I wonder why register must be only 32.
I know vaguely about the reason but i want to know more exactly.
I wonder why register must be only 32.
I know vaguely about the reason but i want to know more exactly.
Let's look at what we have with 32 general purpose integer-oriented registers, and what would happen if we went to 256 registers:
Diminishing returns
Normal compiled code demonstrates that with 32 registers, most function leave some of the registers unused. So, adding more registers than 32 doesn't help most code.
Encoding size
On a register machine, binary operators like addition, subtraction, comparison, others require three operands: left source, right source, and target. On a RISC machine, each of these uses a register operand, so that means 3 register operands in one instruction. This means that 3 x 5 bits = 15 bits are used in such an instruction on a machine with 32 registers.

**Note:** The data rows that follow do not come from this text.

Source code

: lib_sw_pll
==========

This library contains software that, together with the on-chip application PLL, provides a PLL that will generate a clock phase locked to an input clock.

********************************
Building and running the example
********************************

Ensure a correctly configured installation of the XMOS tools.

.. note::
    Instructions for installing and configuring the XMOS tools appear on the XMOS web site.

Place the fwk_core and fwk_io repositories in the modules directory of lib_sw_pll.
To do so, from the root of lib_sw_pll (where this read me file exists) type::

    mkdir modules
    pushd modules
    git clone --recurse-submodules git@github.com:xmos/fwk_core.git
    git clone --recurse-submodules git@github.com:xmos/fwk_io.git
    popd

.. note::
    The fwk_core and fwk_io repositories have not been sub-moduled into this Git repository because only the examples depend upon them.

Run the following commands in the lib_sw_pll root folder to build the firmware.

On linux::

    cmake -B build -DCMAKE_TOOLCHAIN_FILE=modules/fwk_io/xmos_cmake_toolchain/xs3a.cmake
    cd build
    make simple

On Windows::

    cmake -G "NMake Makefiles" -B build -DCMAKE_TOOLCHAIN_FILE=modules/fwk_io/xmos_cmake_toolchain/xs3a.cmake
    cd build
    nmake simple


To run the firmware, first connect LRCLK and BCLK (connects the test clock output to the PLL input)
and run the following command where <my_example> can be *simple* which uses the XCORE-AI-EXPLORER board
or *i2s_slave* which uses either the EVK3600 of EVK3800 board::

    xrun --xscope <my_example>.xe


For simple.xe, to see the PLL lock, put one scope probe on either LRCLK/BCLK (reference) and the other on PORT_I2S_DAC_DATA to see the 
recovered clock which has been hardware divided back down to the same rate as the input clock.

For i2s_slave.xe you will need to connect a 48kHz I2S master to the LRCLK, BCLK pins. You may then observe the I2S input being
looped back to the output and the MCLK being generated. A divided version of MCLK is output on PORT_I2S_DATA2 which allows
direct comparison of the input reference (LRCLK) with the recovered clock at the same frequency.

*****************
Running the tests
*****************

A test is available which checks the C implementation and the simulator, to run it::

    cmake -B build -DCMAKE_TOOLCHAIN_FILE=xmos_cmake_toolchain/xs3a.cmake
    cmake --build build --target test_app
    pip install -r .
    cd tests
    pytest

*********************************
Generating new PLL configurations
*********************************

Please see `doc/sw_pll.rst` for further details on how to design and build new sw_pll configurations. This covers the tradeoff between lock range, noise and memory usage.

If we were to increase the number of registers to, say 256, then we would need 8 bits for each register operand. That would mean 3 x 8 bits = 24 bits. Instructions become larger, and this decreases the efficiency of the instruction cache — a critical component to performance.
Many instruction sets do have more than 32 registers
They add specialized registers, such as a whole second set for floating point, and also another set of extra wide registers for SIMD and vector operations.
In context, these additional register sets don't necessarily suffer the same code expansion as described above because these additional register sets don't intermix with each other: in other words we can have 32 integer registers and also 32 floating point registers, and still maintain 5 bit register fields in the instructions, because the instructions involved know which register set they are using and don't support mixing of the register sets in the same instruction.
Also, to be clear, many instruction sets have used different numbers of registers, many less than 32 yet some more than 32.